[Stored entries]
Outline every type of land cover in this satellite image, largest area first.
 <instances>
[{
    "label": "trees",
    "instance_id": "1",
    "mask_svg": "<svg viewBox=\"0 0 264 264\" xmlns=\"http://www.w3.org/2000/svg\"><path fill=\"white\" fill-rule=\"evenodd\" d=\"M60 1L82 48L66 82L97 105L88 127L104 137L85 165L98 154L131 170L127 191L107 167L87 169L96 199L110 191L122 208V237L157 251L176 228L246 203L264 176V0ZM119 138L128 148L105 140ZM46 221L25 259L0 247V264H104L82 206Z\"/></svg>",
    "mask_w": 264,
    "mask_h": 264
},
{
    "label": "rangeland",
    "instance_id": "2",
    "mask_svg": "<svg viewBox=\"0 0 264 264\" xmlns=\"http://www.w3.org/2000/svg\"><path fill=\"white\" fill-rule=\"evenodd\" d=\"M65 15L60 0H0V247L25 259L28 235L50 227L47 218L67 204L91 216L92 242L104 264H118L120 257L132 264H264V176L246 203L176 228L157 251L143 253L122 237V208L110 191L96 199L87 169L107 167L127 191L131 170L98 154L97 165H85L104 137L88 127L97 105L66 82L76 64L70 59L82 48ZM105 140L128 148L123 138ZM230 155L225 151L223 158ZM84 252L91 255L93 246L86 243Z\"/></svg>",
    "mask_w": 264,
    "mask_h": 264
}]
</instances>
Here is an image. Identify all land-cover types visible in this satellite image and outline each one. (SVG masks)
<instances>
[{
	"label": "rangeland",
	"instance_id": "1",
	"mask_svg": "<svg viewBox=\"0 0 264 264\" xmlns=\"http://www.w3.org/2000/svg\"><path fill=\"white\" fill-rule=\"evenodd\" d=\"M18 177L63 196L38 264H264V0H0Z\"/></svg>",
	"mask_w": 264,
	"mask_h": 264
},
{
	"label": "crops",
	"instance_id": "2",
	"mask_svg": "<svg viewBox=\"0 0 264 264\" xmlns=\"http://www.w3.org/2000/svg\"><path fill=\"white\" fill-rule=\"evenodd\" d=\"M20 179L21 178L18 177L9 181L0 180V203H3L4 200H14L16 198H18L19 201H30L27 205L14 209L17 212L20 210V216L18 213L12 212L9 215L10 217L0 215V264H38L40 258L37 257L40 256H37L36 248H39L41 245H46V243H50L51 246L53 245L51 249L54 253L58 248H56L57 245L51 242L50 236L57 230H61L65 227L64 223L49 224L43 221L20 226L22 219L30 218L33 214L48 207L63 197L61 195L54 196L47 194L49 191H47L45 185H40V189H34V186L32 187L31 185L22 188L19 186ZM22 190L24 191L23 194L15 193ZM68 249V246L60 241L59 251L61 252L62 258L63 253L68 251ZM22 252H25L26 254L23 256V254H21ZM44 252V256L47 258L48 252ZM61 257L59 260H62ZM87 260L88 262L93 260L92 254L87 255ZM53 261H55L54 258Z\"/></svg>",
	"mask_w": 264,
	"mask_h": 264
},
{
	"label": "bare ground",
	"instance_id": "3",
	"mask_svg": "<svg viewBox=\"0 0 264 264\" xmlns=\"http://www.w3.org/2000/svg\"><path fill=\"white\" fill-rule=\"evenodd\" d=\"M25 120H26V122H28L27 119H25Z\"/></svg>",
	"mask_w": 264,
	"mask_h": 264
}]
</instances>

REQUIREMENTS |
How many lines of the records contain the word "this"? Reply with the number alone.

WRITTEN RESPONSE |
2